The answers to this question also gave us an idea about who was coming to dinner on any given night. You could infer a lot about what kind of guest you had based on this question. Was this person a traveler? Closely connected to family or ethnic heritage? A hedonist? A showoff? It was interesting information that gave depth to a random list of email addresses.
And for four years as we did more events and earned press, the invite list grew. I was surprised to see that more often than not, the Last Meal field was filled in, often with a level of detail and length that one simply doesn’t expect in simple mailing list requests. It’s not a required field, but the question seemed to hit a nerve. Were people treating this as a badge, much in the way one photographs and shares what the things they eat? Did people think we were using their answers as a screening method? Or were these the kind of people who simply relished in the opportunity to think about the pleasure of a Last Meal? Asking what’s Last Meal worthy is tantamount to asking “what food would give you the greatest amount of pleasure possible?” My thought is that people really enjoy thinking about pleasure, so this question provided them a small chance to do so.

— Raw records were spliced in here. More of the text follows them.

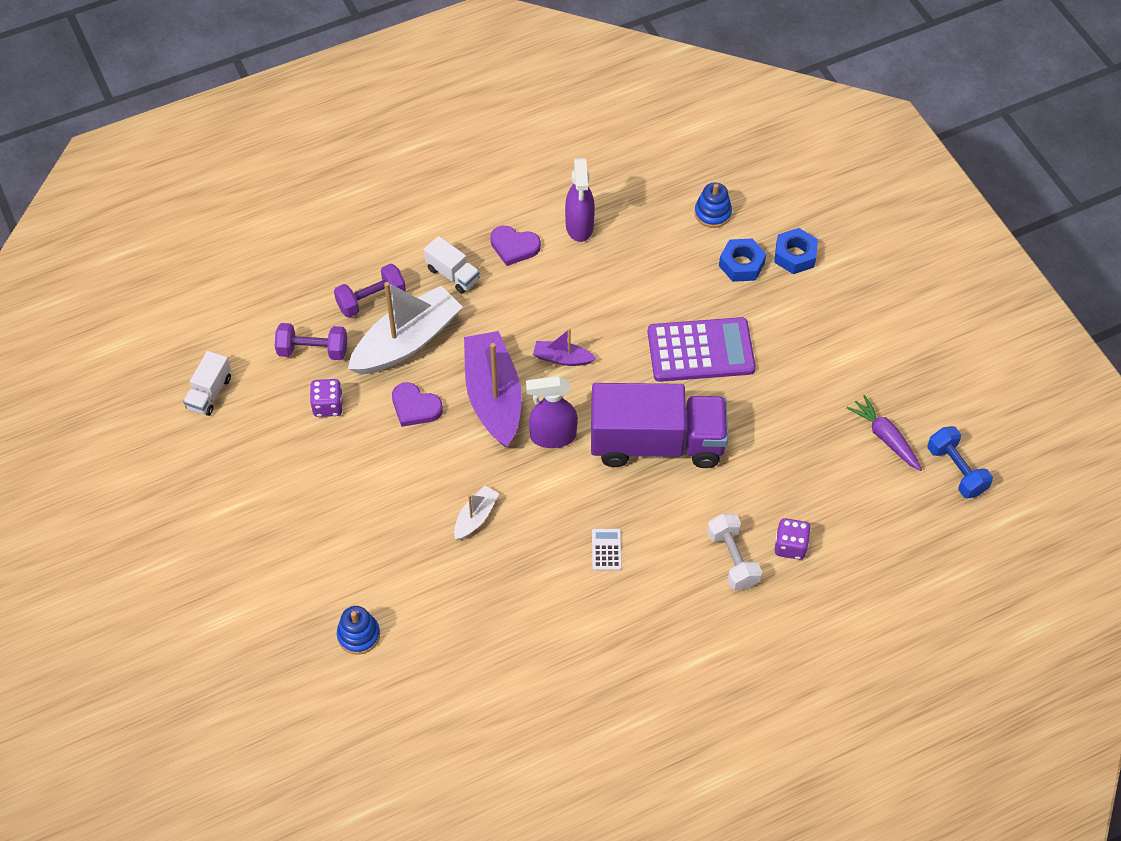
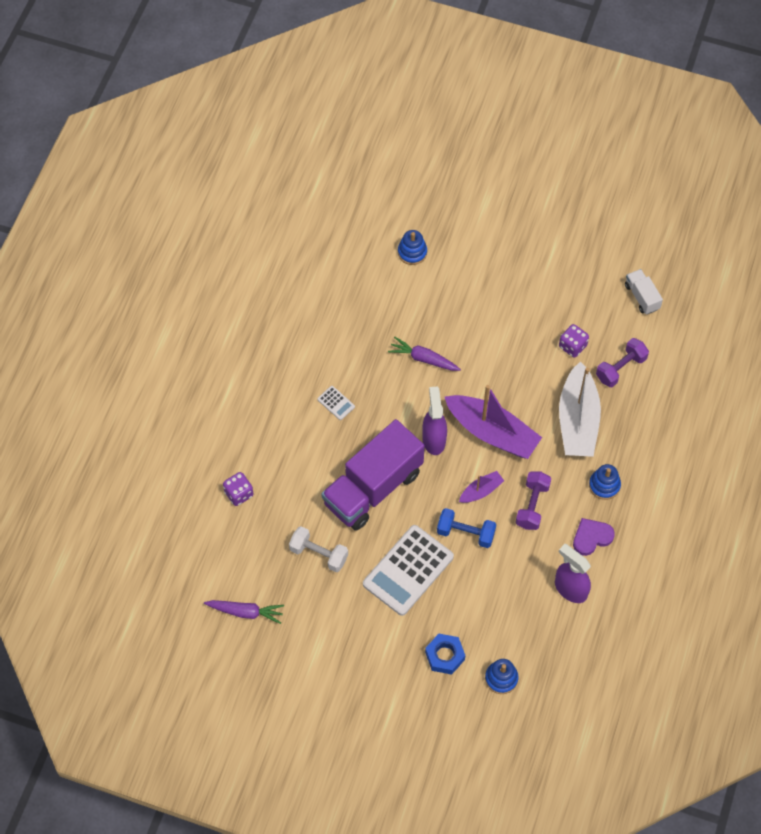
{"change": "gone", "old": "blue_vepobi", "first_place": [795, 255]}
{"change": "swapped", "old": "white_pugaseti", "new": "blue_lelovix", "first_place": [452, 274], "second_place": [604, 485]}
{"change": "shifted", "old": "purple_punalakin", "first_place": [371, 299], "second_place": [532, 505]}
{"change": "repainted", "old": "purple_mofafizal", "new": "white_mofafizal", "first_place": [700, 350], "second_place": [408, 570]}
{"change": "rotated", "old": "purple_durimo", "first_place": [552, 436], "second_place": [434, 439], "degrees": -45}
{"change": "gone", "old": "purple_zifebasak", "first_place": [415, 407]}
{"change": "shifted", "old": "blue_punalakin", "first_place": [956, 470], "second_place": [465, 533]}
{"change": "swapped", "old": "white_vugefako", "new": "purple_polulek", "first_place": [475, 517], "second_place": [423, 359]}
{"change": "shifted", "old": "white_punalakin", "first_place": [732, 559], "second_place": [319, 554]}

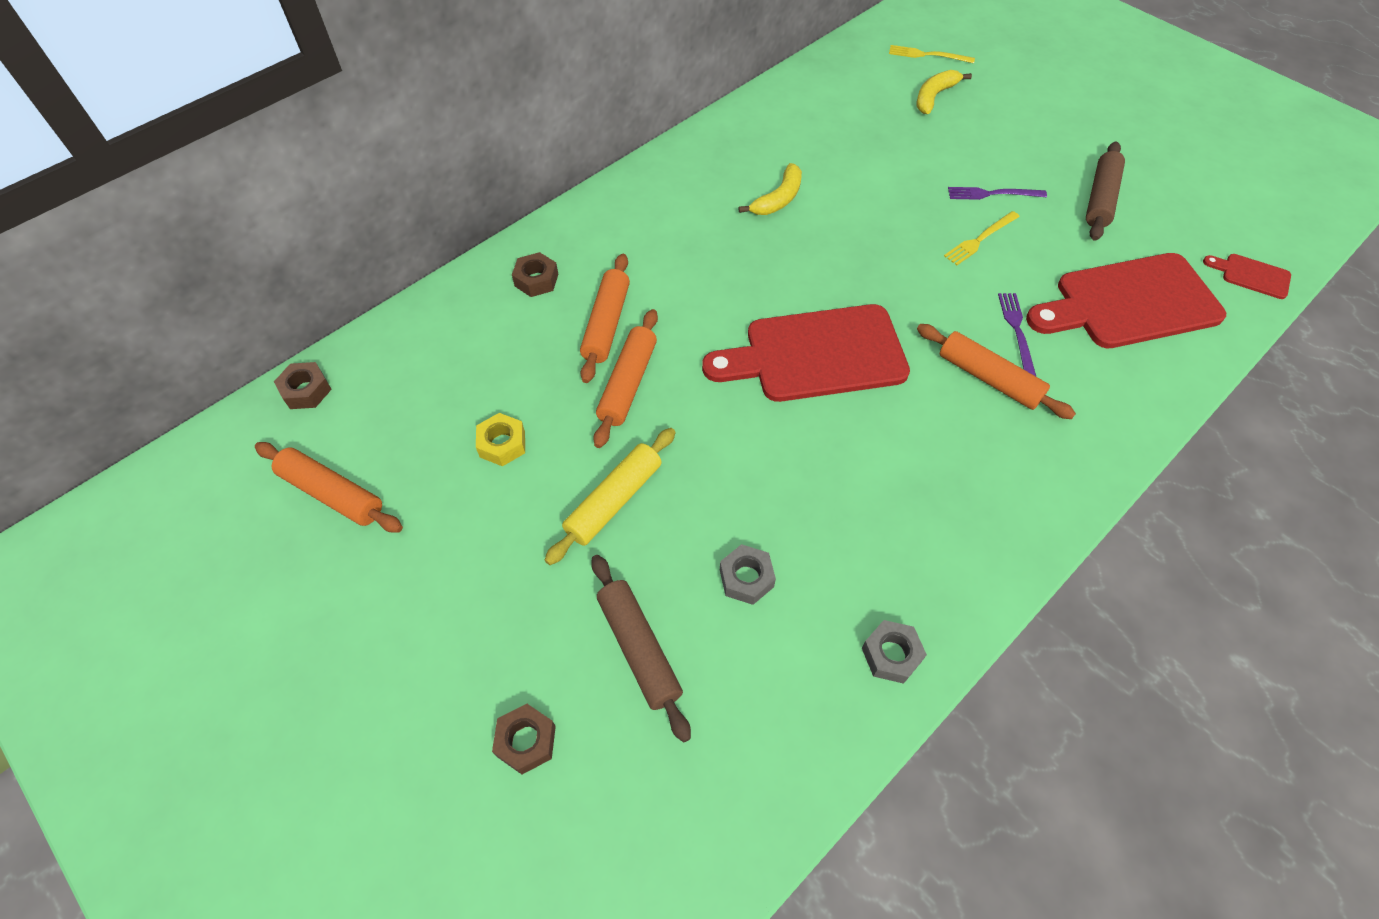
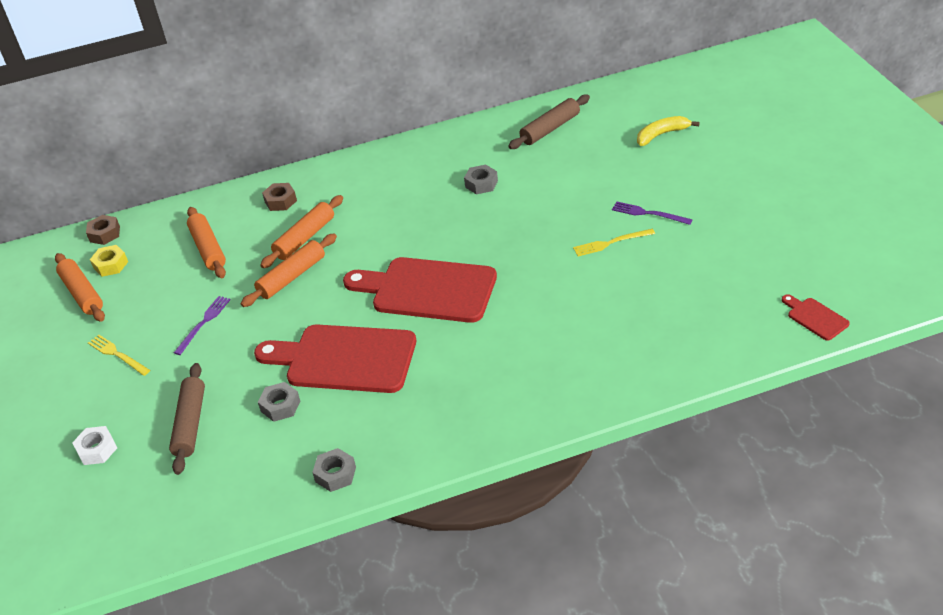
{"change": "shifted", "old": "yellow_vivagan", "first_place": [927, 55], "second_place": [117, 354]}
{"change": "shifted", "old": "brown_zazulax", "first_place": [1100, 198], "second_place": [550, 129]}
{"change": "swapped", "old": "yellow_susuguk", "new": "grey_vepobi", "first_place": [778, 199], "second_place": [481, 184]}
{"change": "shifted", "old": "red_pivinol", "first_place": [1129, 303], "second_place": [344, 359]}
{"change": "shifted", "old": "purple_vivagan", "first_place": [1016, 331], "second_place": [203, 323]}
{"change": "shifted", "old": "orange_zazulax", "first_place": [989, 378], "second_place": [208, 249]}
{"change": "shifted", "old": "yellow_vepobi", "first_place": [502, 444], "second_place": [111, 265]}
{"change": "gone", "old": "yellow_zazulax", "first_place": [614, 501]}
{"change": "repainted", "old": "brown_vepobi", "new": "white_vepobi", "first_place": [526, 741], "second_place": [97, 450]}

As of December 7, 2010 we had 1,258 last meal answers sitting on our server. And it was entertaining stuff at times. “Lobster dipped in warm butter and fed to me by Barack Obama.” “Swiss chocolate dripped over beautiful women.” “God’s Butter: Bone Marrow.” The volume of the list sort of snuck up on me and reading it all at once was something I hadn’t done before. It seemed obvious after reading through this that we had to do a dinner around these answers. But how? There were 1,258 answers and we had not only the constraints of time (had to fit into a 6-8 course dinner) but it had to flow like a coherent, single menu.
We ended up going through a multitude of approaches before settling on the final one. Lots of blind alley and false starts. But the right approach and menu won, we learned a lot, and also got a kick ass infographic out of it to boot.
Stay tuned for the next post, where I’ll share how we designed a menu from the 1,258 responses.
All photos by David Christiansen.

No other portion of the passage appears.